706 Ozone photochemistry trends in the Houston Ship Channel

Wednesday, 13 January 2016
Laura Judd, University of Houston, Houston, TX; and J. H. Flynn III, B. lefer, M. Estes, and D. Westenbarger

Handout (17.9 MB)

Due to transportation and industry dominating Houston's economy, local air quality is in non-compliance according to EPA NAAQS. Policy-makers and industries have worked together to decrease the reactive hydrocarbon and NOx emissions in order to bring the area into attainment of the ozone NAAQS. These emission reductions were designed to reduce ozone, and should have substantially affected the photochemical environment. This study examines these possible changes in the photochemical environment in the Houston Ship Channel since 2000, where the combination of combustion processes and hydrocarbon emissions still cause high ozone events.

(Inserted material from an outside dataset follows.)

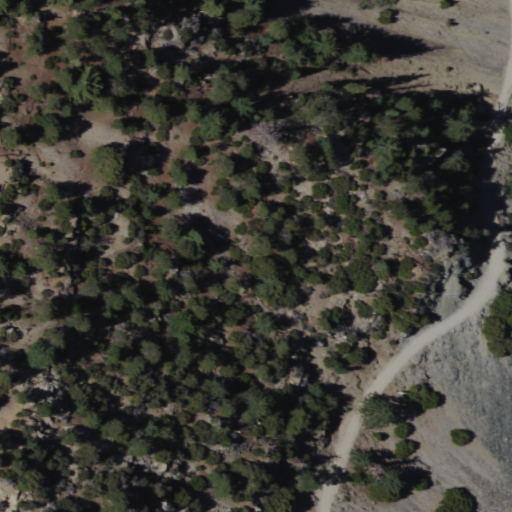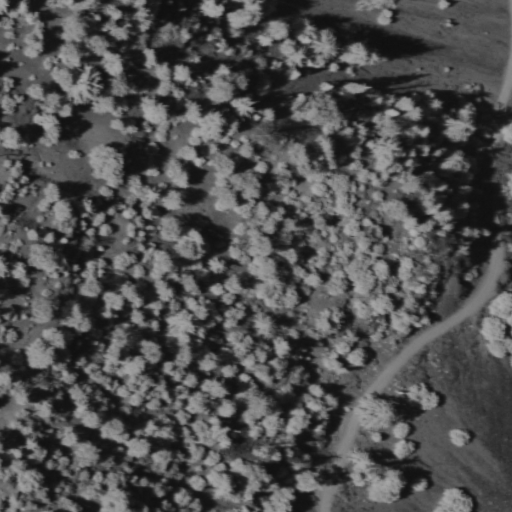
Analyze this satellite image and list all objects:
road: (465, 309)
ski resort: (491, 437)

Hydrocarbon, trace gas, and meteorology data are input into the Langley Research Center (LaRC) photochemical box model to study trends in photochemistry since the turn of the century. Emphasis is given on ozone formation mechanisms and efficiency, speciated hydrocarbon reactivity, and how these parameters vary diurnally, seasonally, and yearly. The measurement sites in this study are spread through the borders of the Houston Ship Channel, with Clinton Drive in the west, Deer Park in the south, and Channelview to the north. Individual reactive species are quantified through time and by source region to help identify key ingredients when the meteorological conditions are prime for ozone production. Results may suggest a remedy for poor ozone air quality days that still persist in the Houston area.